連載

 
杉スツール100選 第6回 「デザイナーなしのスギスツールなど」
文 写真/南雲勝志
スツールというシンプルな形を通して、杉の家具材としての可能性を探る。目標100点。
 

 正直言ってこの企画を考えた頃は、もう少しスギスツールという切り口でいくとどんどん広がりを見せていくと思っていた。
ところがどっこい、意外とないのである、というほど取材や意識して探そうとしていないのも事実であるが、早くもうっすら危機感を抱くまでになっている。
しかし諦めたわけではない。いずれはスギスツールコンペ(もちろんその時はもっと魅力的な名前であるが)も考えているし、それとセットで成立するイベントの構想もあるのである。しかし、今これ以上スギダラ系にエネルギーをシフトすると危機的な状況になることも容易に想像出来る。
今はじっくり期が熟すのを待っている。バーナード・ルドフスキーの著書に敬意を表してなどと、大それた気持ちはないのだが、今回は繋ぎとして(と軽く言ったら本当に山芋をすって出す店があったのだ)プロダクトとではないが、魅力的なスギスツール?のようなもの、を紹介したい。

 あちこち旅をしていると、意外とあっ、これいいじゃん。というものは結構ある。それらは何で魅力的なのか?ひとつはマーケティングや、コストコントロールといった世界とは無縁であり、ひたすらある機能のためにつくられたものだからである。また、ごく限られた人のためにつくられたりするものだからである。

» 与えられた情報

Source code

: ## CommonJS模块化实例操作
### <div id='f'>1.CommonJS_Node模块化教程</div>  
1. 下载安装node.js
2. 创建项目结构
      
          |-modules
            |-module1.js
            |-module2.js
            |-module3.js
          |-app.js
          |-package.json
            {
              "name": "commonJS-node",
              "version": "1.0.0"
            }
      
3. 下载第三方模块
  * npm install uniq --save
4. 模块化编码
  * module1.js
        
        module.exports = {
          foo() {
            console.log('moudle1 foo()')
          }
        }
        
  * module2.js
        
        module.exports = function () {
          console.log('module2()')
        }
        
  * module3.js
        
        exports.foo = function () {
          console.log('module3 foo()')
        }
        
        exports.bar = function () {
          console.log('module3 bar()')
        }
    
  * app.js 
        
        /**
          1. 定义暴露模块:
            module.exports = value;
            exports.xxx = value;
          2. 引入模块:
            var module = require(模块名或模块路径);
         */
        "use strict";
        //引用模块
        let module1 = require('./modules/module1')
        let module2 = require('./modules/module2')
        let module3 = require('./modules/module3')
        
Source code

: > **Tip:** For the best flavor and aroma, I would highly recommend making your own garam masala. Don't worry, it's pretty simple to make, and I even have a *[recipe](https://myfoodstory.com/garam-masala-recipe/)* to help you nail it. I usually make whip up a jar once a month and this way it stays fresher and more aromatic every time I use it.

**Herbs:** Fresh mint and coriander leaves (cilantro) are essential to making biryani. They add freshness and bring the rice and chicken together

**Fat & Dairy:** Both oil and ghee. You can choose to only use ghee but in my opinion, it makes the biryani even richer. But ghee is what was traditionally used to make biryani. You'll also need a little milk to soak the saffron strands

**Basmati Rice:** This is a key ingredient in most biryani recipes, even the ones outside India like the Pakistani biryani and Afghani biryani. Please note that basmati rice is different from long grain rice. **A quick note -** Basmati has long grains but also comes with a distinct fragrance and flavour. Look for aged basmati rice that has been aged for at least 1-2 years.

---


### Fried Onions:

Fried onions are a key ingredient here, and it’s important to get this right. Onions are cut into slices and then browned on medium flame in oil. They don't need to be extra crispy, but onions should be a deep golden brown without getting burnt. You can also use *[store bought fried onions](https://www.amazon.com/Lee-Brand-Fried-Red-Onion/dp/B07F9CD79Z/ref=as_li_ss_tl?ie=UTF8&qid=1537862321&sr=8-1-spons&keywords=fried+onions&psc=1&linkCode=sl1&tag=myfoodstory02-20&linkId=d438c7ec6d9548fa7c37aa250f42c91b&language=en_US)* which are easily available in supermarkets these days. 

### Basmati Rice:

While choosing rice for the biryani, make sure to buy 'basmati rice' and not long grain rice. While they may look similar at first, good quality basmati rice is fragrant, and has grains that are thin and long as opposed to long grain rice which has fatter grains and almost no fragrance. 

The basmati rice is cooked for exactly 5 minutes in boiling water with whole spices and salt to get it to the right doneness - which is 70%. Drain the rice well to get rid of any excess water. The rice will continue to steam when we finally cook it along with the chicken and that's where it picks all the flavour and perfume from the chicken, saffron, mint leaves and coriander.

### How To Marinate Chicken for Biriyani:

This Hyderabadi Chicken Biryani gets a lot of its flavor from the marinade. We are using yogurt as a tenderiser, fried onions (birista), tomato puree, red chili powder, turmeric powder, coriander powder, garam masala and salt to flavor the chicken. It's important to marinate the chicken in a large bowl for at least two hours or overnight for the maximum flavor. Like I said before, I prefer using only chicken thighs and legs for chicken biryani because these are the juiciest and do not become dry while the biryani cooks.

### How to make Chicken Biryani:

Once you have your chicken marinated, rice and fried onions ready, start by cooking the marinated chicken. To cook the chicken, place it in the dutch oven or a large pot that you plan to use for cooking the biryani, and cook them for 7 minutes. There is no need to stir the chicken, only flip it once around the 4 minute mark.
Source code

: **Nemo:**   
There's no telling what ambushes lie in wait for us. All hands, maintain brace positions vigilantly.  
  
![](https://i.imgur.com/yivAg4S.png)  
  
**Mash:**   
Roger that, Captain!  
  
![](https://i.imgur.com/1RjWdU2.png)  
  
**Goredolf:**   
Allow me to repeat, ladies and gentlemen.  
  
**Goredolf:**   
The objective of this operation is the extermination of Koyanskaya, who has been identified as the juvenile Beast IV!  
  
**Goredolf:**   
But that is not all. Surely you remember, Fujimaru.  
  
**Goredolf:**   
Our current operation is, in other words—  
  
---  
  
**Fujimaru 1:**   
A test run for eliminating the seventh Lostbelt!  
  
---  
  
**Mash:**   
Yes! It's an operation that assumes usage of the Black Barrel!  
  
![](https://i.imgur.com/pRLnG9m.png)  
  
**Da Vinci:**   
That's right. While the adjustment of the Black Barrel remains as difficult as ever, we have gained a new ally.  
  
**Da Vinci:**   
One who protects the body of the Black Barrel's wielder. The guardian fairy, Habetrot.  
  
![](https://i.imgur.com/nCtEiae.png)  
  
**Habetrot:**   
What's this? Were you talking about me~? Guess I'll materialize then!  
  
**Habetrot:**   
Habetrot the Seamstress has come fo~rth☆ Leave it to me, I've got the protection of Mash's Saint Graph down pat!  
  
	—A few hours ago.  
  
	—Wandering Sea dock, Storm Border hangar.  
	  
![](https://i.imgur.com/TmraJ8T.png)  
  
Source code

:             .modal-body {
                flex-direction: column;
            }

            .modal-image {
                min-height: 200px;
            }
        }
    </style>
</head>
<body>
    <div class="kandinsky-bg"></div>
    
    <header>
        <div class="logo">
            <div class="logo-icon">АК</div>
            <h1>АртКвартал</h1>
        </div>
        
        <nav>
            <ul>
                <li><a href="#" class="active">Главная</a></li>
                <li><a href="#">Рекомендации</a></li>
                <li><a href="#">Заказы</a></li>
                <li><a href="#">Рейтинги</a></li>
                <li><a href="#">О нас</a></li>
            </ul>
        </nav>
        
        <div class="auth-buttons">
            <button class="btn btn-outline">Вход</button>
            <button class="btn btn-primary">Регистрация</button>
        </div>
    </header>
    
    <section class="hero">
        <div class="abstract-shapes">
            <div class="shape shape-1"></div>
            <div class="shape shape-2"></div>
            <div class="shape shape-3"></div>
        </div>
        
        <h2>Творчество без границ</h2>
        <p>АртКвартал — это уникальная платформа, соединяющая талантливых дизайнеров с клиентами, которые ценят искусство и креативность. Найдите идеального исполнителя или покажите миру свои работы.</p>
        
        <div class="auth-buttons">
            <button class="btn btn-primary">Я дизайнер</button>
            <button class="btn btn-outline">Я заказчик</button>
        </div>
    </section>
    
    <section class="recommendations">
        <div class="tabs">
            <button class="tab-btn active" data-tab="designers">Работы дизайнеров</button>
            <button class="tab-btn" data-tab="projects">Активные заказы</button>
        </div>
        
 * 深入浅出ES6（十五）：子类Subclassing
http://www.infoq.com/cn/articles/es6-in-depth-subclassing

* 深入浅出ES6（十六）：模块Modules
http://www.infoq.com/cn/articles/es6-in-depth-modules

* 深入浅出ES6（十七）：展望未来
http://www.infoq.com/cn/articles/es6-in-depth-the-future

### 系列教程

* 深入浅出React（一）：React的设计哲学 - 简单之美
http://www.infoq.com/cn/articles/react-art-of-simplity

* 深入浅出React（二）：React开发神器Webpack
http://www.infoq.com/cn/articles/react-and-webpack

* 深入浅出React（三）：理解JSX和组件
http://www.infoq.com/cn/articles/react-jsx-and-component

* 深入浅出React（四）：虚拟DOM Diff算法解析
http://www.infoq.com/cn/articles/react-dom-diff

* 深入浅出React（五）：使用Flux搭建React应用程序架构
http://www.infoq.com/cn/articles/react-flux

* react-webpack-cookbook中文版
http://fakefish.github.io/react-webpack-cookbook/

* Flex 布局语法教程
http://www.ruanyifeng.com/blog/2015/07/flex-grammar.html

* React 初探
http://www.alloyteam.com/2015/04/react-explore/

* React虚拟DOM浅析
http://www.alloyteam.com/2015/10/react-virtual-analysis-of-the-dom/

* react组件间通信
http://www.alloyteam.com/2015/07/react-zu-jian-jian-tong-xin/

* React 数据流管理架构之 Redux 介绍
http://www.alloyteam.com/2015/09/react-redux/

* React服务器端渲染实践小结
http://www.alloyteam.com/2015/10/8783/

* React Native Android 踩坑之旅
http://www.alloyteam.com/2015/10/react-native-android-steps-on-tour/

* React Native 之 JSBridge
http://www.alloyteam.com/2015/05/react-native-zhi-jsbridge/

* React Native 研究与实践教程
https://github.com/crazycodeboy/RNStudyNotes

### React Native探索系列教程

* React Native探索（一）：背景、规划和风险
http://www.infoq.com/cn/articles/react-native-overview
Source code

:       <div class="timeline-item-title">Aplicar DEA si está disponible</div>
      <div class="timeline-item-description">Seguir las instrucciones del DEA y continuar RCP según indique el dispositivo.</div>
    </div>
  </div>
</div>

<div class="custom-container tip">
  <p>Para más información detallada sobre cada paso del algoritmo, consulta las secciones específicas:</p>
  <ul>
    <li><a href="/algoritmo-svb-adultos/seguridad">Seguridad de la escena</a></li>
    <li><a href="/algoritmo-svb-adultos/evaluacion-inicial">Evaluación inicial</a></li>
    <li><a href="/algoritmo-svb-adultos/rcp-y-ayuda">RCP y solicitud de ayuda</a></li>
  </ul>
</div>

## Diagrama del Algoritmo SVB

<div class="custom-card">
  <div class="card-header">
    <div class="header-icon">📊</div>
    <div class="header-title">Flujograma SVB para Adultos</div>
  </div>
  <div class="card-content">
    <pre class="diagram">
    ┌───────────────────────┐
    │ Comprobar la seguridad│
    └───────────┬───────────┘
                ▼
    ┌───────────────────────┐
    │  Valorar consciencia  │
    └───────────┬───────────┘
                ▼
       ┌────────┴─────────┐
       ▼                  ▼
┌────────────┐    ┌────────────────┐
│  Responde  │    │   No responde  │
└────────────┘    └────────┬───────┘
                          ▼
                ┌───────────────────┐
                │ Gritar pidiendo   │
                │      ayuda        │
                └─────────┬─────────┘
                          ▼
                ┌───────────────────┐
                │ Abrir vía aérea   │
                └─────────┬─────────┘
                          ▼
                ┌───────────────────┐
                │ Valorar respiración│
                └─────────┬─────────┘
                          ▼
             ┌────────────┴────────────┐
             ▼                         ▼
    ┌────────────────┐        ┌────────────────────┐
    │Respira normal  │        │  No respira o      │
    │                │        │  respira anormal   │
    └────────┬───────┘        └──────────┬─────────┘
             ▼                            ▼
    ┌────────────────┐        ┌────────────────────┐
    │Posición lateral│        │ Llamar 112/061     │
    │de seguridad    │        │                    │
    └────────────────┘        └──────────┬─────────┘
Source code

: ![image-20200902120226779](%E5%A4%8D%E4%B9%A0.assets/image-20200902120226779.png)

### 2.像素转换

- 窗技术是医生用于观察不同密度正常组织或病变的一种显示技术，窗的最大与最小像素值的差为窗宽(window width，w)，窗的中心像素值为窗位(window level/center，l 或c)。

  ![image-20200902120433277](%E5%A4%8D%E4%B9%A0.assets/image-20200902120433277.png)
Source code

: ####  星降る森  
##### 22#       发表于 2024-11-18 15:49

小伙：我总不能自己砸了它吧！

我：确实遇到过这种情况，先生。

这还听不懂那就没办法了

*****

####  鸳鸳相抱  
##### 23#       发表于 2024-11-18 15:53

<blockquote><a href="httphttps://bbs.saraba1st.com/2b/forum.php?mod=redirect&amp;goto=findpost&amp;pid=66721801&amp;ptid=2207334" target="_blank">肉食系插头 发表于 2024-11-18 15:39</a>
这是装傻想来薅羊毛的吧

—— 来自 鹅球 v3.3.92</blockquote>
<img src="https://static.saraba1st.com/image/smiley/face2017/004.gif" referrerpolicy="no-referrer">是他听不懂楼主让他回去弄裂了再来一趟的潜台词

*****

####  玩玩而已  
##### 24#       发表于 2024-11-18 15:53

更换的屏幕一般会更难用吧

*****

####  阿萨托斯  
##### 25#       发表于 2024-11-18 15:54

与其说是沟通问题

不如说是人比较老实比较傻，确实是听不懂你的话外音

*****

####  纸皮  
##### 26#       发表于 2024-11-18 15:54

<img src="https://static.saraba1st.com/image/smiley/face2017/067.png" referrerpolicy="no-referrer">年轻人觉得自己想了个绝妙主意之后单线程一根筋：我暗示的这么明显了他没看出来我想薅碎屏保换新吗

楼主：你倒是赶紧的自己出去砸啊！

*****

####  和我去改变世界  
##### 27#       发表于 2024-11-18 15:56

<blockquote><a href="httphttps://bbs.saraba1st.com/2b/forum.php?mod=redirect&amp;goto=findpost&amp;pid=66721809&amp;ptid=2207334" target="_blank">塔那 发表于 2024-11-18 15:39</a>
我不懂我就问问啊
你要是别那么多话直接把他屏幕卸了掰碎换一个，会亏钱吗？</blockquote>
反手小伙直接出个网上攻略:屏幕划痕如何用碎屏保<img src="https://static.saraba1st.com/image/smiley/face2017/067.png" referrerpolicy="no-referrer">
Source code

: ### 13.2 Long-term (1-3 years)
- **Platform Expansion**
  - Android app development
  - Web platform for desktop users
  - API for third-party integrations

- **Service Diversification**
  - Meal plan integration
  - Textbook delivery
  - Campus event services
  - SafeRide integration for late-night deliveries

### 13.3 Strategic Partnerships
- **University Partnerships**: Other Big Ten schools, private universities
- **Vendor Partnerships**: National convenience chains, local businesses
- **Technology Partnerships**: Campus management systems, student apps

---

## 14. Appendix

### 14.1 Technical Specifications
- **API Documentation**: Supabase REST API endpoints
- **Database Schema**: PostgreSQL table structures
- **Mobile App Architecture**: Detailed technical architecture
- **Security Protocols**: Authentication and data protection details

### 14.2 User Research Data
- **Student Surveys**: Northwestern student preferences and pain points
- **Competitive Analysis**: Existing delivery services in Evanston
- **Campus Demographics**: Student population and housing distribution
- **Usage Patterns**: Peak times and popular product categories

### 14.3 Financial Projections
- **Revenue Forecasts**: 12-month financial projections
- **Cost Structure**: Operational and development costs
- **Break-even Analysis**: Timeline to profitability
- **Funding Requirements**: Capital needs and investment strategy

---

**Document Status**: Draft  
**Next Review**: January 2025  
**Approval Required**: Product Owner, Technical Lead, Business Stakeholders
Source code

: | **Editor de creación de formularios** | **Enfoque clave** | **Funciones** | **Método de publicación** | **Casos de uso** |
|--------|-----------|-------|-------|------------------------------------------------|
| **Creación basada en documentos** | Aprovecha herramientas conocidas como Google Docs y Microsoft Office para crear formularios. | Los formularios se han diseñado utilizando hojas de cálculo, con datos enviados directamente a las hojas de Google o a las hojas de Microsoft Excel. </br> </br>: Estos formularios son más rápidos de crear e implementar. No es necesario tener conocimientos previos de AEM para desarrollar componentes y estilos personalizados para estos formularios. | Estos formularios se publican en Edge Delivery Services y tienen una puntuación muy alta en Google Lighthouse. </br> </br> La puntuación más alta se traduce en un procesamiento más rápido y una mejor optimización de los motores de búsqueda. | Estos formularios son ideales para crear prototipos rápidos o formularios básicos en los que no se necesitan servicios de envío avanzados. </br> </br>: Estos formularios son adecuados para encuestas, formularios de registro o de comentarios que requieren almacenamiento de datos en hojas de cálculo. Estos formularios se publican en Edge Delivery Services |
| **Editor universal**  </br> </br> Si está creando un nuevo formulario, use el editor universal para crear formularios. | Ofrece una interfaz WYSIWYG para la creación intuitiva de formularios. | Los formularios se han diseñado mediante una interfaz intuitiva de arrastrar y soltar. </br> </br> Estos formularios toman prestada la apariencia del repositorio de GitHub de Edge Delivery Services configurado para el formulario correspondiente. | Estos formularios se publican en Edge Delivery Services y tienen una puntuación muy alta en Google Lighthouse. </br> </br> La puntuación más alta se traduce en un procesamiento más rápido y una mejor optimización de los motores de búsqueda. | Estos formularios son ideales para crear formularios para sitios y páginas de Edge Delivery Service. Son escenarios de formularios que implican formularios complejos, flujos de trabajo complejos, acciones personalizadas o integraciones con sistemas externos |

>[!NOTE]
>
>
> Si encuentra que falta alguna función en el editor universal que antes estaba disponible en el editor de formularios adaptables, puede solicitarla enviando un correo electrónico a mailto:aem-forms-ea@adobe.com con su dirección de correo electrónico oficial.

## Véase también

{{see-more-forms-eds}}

» 課題項目 1
杉スツールの連載では、旅先で見かける「これいいじゃん」と思えるものがなぜ魅力的だとされていますか。筆者が挙げる理由を説明してください。
» 課題項目 2
杉スツールの連載で、本文が始まる前の冒頭部分に記されている情報を、漏れなく箇条書きにしてください。
» 課題項目 3
杉スツールの連載の文章を、最後の文の後から書き継いでください。

» 最終回答 1
それらはマーケティングやコストコントロールといった世界とは無縁で、ひたすらある機能のためにつくられたものだからです。また、ごく限られた人のためにつくられたりするものだからでもあります。

» 最終回答 2
- 連載であること
- 連載名「杉スツール100選」
- 第6回であること
- 回の題「デザイナーなしのスギスツールなど」
- 文・写真の担当は南雲勝志
- 趣旨はスツールという形を通して杉の家具材としての可能性を探ること
- 目標は100点

» 最終回答 3
そう、ある目的のために、ある人だけが恩恵を得れば良いのであって、それ以上の色気がない。この色気がないところが実は魅力なのではないだろうか。つまり、みえみえではないのだ(内田さんごめんなさい)。プロダクトとなるとピーアールをしようと一生懸命でどこを見せたいかが見えすぎるのである。そんなモノに辟易している人間にとって、言葉を持たず、色気を持たない純粋な道具達はよだれものだ。最もそんな人間達だからこそスギに群がるのだ。
 さてそんなモノ達をいくつか紹介しよう。
写真1は日南市の堀川運河関連の木材ワーキングに訪れた時に見かけたもの。下駄のようなシンプルな構造、継ぎ手もいたって単純、そして脚と座のプロポーションが信じられない構成だ。見た瞬間、あっコレその辺に転がっていた端材でつくったのだろう…と思ったが、次の瞬間、このプロポーションを意識してつくったのであれば、なかなかのやり手では、と思ってしまった。ぱっと見てその場を去ることの出来ない不思議な雰囲気を、そのスツールは持っていたのである。いったんその部屋を出たものの気になってまた戻ってきてしまった。傍らには年期の入ったコレは正統的な長椅子が置いてある。やはりコレは意識している。この工場の文化だと勝手に思ってしまう。
 次は座ることとは全く無関係なスギ関連グッツ。写真3は木材関係者なら誰でも知っている、杉の作業脚(すみません、名前を聞いたことがあるような記憶がありますが忘れました)。この上に製材を載せたり、運んだりする。板を置けば作業台になる。継ぎ手や収まりを気にするのではなく、ひたすら強度優先でつくり、飾っているものがひとつもない。そして何千、何万回となくその使命を全うする。エライ!
 次は(写真4)杉板乾燥装置、実はこの製材所のある高知県馬路村は良質の杉材の原生林で知られ、江戸時代から繁栄してきた。現在、原生林は保護林となり、一般には伐採されなくなったが、天井材などに使用する、大径木をスライスした板材を一定の間隔に隙間を保ちつつ乾燥する道具である。いつの頃のものか聞かなかったが、おそらく戦後あたりか。まだ杉の需要が多かった頃ここにびっしり杉が並び、ひっきりなしで働いていたであろうが、今は時々しか使っていないようだ。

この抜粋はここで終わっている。